▶ [What the task requires]: Which lines in the listing below contain the word "าความหน"? Copy each one.

▶ [Data supplied]:
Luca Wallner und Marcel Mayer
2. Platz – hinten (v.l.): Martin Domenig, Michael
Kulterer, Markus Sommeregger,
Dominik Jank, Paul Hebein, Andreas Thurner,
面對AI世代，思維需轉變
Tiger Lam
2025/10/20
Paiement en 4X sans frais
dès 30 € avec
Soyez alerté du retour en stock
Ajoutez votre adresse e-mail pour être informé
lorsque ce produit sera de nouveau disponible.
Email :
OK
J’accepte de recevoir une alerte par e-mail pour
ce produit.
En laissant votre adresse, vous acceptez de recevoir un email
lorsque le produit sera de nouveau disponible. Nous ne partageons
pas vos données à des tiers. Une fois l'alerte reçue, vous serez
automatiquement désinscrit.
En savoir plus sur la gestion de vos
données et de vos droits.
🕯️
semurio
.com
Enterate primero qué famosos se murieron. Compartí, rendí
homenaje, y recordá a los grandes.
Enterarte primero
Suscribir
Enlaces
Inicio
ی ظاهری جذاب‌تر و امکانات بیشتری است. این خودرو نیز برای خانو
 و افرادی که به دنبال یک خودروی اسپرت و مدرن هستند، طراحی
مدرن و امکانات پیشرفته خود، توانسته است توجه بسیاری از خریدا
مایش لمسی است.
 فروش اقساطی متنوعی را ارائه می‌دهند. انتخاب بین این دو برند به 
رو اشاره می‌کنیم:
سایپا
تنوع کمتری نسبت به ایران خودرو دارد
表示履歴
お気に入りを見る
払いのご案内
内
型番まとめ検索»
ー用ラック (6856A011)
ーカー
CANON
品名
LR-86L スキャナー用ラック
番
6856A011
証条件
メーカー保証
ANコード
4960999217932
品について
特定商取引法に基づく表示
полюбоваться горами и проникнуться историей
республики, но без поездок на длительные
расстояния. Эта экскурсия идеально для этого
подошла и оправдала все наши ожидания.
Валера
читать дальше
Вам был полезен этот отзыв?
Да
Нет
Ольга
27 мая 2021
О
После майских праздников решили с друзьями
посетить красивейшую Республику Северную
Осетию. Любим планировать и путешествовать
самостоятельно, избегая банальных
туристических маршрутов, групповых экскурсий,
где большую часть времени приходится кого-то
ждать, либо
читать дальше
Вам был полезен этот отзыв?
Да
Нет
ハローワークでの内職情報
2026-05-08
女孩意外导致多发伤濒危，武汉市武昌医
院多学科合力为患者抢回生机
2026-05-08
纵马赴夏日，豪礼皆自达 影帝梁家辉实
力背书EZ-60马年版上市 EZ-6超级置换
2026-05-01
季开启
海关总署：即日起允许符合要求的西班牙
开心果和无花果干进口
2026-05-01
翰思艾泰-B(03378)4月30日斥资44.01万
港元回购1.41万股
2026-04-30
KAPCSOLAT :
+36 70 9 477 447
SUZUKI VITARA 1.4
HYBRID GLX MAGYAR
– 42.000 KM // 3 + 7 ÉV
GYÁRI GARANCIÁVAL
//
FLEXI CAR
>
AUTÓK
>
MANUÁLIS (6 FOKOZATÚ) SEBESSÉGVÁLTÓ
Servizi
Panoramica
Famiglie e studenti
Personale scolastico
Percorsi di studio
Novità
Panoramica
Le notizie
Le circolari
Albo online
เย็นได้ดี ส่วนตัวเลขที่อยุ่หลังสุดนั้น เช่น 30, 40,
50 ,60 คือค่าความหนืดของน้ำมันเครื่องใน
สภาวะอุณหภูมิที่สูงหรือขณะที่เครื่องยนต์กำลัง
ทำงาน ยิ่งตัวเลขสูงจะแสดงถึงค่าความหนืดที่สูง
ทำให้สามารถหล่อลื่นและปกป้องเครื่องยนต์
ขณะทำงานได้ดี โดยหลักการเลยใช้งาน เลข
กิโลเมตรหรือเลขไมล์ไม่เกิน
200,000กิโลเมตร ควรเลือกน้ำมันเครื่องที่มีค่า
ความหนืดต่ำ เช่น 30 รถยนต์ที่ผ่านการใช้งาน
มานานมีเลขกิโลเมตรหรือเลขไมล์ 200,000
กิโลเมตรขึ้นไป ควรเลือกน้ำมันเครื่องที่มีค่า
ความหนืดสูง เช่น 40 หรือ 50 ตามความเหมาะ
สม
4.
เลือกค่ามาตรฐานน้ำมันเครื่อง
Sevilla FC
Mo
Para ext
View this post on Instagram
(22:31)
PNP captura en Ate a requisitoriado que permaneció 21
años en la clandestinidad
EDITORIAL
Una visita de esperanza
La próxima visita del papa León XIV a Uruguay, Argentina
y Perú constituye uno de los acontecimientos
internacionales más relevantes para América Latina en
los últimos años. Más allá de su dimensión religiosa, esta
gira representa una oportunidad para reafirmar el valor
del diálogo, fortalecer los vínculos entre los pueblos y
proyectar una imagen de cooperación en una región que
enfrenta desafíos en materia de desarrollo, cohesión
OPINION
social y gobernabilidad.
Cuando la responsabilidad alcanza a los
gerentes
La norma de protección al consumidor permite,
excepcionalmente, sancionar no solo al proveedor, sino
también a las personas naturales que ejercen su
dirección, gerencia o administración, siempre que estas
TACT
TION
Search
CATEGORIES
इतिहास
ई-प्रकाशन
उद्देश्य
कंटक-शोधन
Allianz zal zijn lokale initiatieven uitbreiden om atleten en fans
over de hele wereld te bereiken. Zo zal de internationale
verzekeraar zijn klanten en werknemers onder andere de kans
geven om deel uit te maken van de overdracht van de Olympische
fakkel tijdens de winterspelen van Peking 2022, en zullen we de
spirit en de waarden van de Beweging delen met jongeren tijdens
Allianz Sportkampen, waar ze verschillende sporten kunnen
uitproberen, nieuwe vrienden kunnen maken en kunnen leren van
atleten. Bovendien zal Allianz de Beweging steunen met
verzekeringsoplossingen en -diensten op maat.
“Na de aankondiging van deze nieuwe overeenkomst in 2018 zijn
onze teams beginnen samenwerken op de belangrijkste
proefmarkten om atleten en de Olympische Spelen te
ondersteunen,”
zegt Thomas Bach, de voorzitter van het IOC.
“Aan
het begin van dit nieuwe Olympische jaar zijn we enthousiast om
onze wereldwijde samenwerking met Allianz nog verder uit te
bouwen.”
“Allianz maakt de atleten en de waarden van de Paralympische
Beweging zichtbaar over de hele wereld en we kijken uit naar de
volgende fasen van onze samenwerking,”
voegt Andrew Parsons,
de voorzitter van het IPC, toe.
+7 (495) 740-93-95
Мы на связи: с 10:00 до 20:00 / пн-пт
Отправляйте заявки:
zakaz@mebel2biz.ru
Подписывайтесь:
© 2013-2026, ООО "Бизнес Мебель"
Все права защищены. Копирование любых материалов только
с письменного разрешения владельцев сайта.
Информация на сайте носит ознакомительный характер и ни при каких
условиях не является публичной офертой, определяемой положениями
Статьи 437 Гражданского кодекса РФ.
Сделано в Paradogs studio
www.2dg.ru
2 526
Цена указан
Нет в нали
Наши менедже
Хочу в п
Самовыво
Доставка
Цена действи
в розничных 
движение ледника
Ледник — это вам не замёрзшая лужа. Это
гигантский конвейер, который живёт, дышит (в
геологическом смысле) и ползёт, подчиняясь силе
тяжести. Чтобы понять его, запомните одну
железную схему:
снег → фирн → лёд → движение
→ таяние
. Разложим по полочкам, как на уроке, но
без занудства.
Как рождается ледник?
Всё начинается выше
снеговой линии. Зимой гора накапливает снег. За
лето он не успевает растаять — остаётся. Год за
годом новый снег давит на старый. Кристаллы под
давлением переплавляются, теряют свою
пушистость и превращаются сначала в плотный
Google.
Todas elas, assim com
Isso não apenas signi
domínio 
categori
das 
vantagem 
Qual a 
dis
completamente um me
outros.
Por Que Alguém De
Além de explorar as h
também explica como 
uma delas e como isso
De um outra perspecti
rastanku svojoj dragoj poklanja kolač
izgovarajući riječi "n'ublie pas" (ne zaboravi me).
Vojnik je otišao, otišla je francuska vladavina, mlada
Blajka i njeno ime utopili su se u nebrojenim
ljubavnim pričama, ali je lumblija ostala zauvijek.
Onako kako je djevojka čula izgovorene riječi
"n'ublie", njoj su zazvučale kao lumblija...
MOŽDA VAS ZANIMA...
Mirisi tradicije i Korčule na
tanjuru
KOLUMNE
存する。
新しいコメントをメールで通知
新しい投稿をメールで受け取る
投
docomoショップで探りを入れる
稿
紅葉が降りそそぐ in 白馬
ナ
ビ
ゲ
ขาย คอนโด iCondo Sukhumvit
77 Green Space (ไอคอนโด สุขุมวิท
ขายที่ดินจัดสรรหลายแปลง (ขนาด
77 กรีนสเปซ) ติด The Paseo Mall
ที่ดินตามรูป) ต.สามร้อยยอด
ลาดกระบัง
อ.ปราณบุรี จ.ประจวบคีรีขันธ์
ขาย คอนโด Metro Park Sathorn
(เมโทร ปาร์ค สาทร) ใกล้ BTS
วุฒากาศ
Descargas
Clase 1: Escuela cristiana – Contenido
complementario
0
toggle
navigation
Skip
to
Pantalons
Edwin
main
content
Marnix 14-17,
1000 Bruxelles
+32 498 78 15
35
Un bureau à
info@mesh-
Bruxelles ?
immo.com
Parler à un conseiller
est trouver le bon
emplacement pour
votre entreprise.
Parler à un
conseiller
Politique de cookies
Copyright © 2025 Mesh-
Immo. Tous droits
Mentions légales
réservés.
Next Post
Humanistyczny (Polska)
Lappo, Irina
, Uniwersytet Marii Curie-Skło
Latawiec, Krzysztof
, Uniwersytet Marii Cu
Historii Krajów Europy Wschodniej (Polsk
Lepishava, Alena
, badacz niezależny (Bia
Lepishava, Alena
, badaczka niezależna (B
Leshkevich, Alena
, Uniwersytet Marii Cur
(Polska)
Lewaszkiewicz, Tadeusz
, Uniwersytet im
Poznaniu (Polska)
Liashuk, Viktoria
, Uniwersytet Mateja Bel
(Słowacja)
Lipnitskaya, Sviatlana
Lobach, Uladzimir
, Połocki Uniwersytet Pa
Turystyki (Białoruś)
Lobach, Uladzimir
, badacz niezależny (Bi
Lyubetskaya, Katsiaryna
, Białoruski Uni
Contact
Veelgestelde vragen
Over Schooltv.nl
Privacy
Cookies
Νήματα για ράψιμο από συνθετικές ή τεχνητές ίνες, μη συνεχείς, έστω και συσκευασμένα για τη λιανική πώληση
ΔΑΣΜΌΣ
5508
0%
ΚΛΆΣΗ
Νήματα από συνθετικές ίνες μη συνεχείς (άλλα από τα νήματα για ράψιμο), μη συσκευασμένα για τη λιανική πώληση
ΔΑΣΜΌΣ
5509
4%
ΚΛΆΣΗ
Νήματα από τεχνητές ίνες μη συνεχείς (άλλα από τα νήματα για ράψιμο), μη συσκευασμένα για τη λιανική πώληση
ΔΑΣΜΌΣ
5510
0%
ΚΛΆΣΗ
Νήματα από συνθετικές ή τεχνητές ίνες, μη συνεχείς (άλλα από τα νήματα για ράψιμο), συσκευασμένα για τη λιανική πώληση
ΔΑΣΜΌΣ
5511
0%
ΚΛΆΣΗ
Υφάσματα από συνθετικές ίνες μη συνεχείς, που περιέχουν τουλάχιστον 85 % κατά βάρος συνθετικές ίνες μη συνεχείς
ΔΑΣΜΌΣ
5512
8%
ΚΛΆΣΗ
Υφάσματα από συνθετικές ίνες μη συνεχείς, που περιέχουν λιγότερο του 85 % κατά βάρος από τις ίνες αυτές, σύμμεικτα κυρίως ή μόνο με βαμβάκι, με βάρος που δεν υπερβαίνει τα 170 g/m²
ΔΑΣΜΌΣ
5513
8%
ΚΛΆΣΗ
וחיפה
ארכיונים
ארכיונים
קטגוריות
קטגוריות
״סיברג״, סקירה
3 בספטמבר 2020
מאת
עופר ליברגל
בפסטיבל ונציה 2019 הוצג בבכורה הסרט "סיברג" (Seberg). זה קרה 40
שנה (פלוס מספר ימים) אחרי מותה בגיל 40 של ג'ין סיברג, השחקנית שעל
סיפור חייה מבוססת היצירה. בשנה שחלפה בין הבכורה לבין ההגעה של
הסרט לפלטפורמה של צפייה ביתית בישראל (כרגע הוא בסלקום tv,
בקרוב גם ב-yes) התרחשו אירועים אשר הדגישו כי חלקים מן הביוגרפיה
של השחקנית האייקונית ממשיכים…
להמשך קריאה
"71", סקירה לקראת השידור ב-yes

▶ [Exercise output]:
50 ,60 คือค่าความหนืดของน้ำมันเครื่องใน
ทำงาน ยิ่งตัวเลขสูงจะแสดงถึงค่าความหนืดที่สูง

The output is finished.